I know I should not be surprised that my daughter has asthma. I had asthma. My husband had asthma. My son has asthma that he is now thankfully outgrowing. Asthma is common. Many (most?) children have some type of physical, psychological or developmental shortcoming, ailment or challenge. Everyone has problems. Nobody’s perfect.
Yet, when I held down my 14 month old daughter today for ten minutes, alone, to administer an albuterol nebulizer to open her lungs, a part of me died. She twisted and screamed hysterically in my arms. She sweat and cried and turned red. She thought I was trying to harm her. I wondered if she knew who I was. In a flash, I remembered how I held down my son when he was an infant with severe asthma, and in muscle memory re-adjusted my positioning with my daughter.
Other memories flooded in during those 10 minutes. I remembered putting medicine in my child’s mouth that was so strong that doctors considered the potential side effects with every dose. I remembered watching my son lie barely responsive on the floor, chest indrawing with each breath, during his first major asthma attack. We immediately took him to the children’s hospital emergency room where they nebulized him three times in succession as his heart fluttered like a hummingbird’s wings. He spent five days in the hospital while they tried to pull him out of his attack. I remember once telling medical staff on break who were ignoring our pleas that I would give the medicine to him myself if they did not come help him. It changes you, having a sick child. A part of me died inside then too, and was replaced with a fierceness that would not let anything – not even my child – stand in the way of my child receiving a necessary treatment. This is what happened today.
In the end, what saved my son was a pediatric pulmonary specialist at the children’s hospital who had a wonderful philosophy. She said we would throw every tool we have at the asthma to stabilize him, then slowly withdraw the tools as he outgrows his symptoms.

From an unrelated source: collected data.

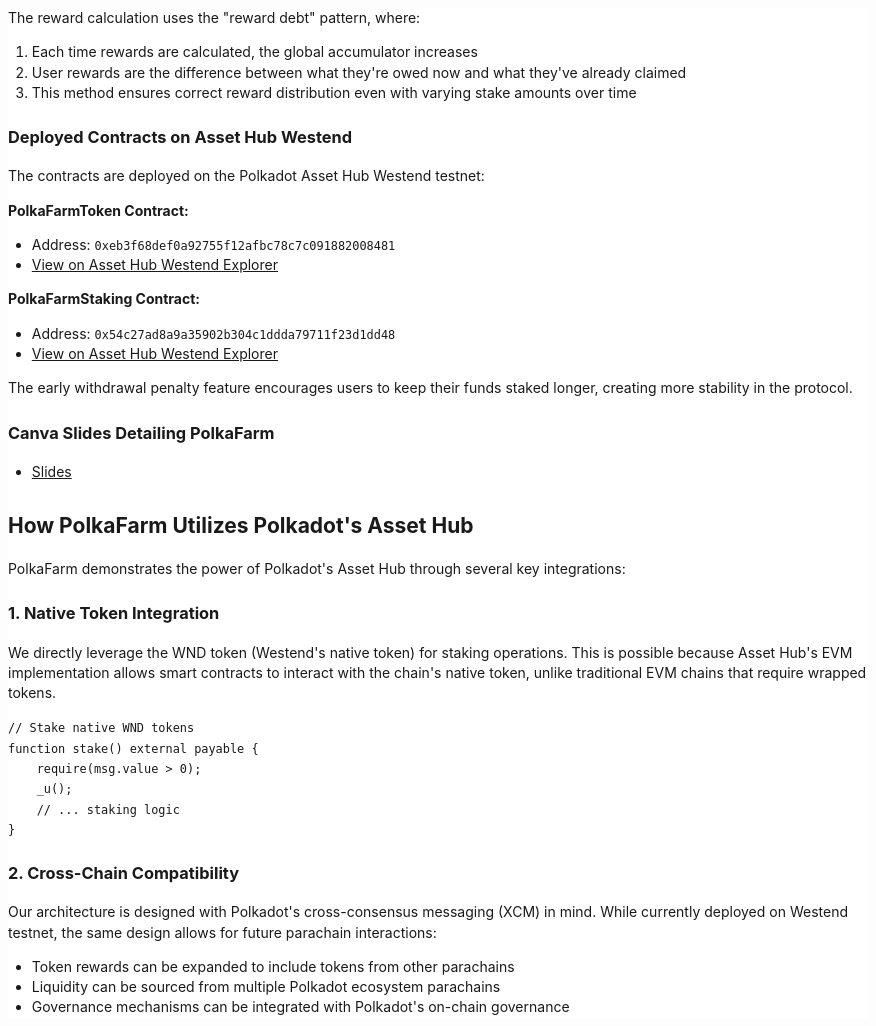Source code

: The reward calculation uses the "reward debt" pattern, where:
1. Each time rewards are calculated, the global accumulator increases
2. User rewards are the difference between what they're owed now and what they've already claimed
3. This method ensures correct reward distribution even with varying stake amounts over time

### Deployed Contracts on Asset Hub Westend

The contracts are deployed on the Polkadot Asset Hub Westend testnet:

**PolkaFarmToken Contract:**
- Address: `0xeb3f68def0a92755f12afbc78c7c091882008481`
- [View on Asset Hub Westend Explorer](https://assethub-westend.subscan.io/account/0xeb3f68def0a92755f12afbc78c7c091882008481)

**PolkaFarmStaking Contract:**
- Address: `0x54c27ad8a9a35902b304c1ddda79711f23d1dd48`
- [View on Asset Hub Westend Explorer](https://assethub-westend.subscan.io/account/0x54c27ad8a9a35902b304c1ddda79711f23d1dd48)

The early withdrawal penalty feature encourages users to keep their funds staked longer, creating more stability in the protocol.

### Canva Slides Detailing PolkaFarm
- [Slides](https://www.canva.com/design/DAGl07wuLOQ/xmXWpNqKpS4aDNuEoREmpg/edit?utm_content=DAGl07wuLOQ&utm_campaign=designshare&utm_medium=link2&utm_source=sharebutton)

## How PolkaFarm Utilizes Polkadot's Asset Hub

PolkaFarm demonstrates the power of Polkadot's Asset Hub through several key integrations:

### 1. Native Token Integration

We directly leverage the WND token (Westend's native token) for staking operations. This is possible because Asset Hub's EVM implementation allows smart contracts to interact with the chain's native token, unlike traditional EVM chains that require wrapped tokens.

```solidity
// Stake native WND tokens
function stake() external payable {
    require(msg.value > 0);
    _u();
    // ... staking logic
}
```

### 2. Cross-Chain Compatibility

Our architecture is designed with Polkadot's cross-consensus messaging (XCM) in mind. While currently deployed on Westend testnet, the same design allows for future parachain interactions:

- Token rewards can be expanded to include tokens from other parachains
- Liquidity can be sourced from multiple Polkadot ecosystem parachains
- Governance mechanisms can be integrated with Polkadot's on-chain governance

She empowered us to know when to give a small starter-dose of the strong steroids so that they would be administered immediately rather than waiting for him to be seen by a doctor a few hours later. Those first few hours were critical in my son’s case, so we were instructed to give him the small dose at his first cough. Radical as that may sound, her plan precluded our needing to administer longer courses of the steroid and so the little doses amounted to much less steroid in his system overall. The woman was a Godsend. She saved us.
Still, the memories remain of nights watching his chest rise and fall, so many decisions of whether we’re at a certain action threshold, so many times holding him down to give his twice-daily prophylactic inhalers.
And it’s happening again.
I only hope that this time we know better what to do.